La reine lui tendait encore les bras, mais il ne la vit pas, car il s’était déjà enfoncé dans la nuit noire du palier, derrière Milly. Alors, penchée sur l’ombre, Marie-Sylvie écouta, dans la terreur de percevoir tout à coup des pas précipités, des bruits de lutte, un cri désespéré peut-être, cri d’appel et d’adieu ! Mais rien ne se fit entendre… Les minutes s’écoulèrent, terribles d’abord, puis apaisantes, pleines d’espoir… Marie-Sylvie se reprenait à respirer, à vivre…

Elle referma tout doucement la porte de sa chambre et alla tomber à genoux devant une petite image de la Vierge qu’elle emportait partout avec elle. Sa prière fut longue, ardente, et elle ne cessa de mêler tout bas à ses soupirs les noms adorés de Réginald, de Tania et de Régina…

Quand elle se releva et se retourna, elle se trouva en face de Léopold-Ferdinand, qui était tranquillement assis dans un fauteuil, au coin de la cheminée, et qui la regardait en caressant d’une main molle sa grosse moustache.

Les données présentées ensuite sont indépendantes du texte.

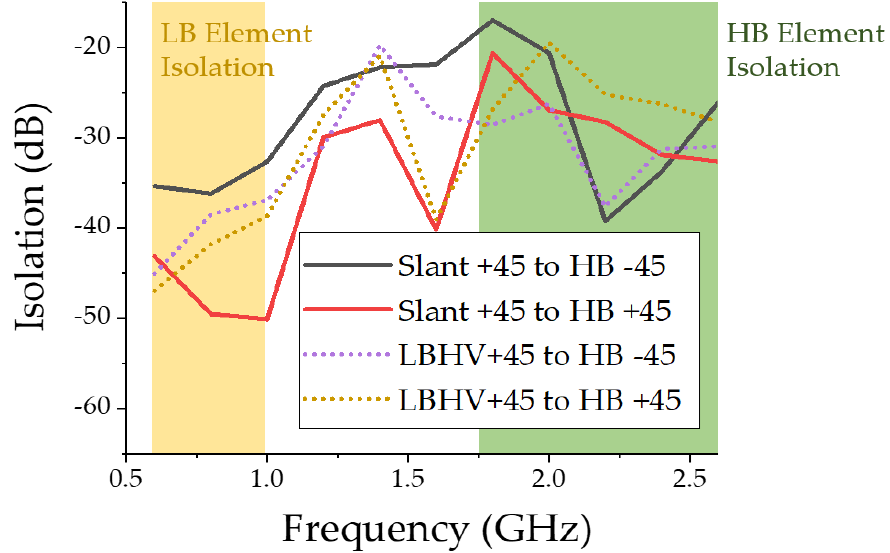
Figure 10. Measured isolation of proposed antenna LBHV with slant.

III – CE QUE REGINALD TROUVA DANS LES COULOIRS DE L’AMBASSADE D’AUSTRASIE

Milly et Réginald étaient parvenus au premier étage sans encombre, prenant, du reste, les plus grandes précautions pour qu’aucun bruit ne vînt révéler leur présence. D’après les rapides paroles de Milly, on pouvait imaginer facilement que toutes les issues de l’hôtel étaient gardées. Réginald ne pouvait espérer forcer ces gardes-là. Il n’avait pas une arme sur lui… Aussi, sa situation était terrible, car il devait s’attendre à quelque chose d’horrible de la vengeance d’un homme comme Léopold-Ferdinand qui le tenait à sa disposition à l’ambassade d’Austrasie, c’est-à-dire chez lui, tous les princes de l’empire pouvant, dans l’enceinte de cet hôtel, bénéficier jusqu’au crime du régime diplomatique d’exterritorialité. La police de France n’avait point à connaître de ce qui se passait au-delà de ce seuil. Mais de cela, l’homme n’avait cure : il ne pensait encore, toujours, qu’à sa royale maîtresse…

Sa vie à lui ne comptait pas, si Marie-Sylvie pouvait être sauvée.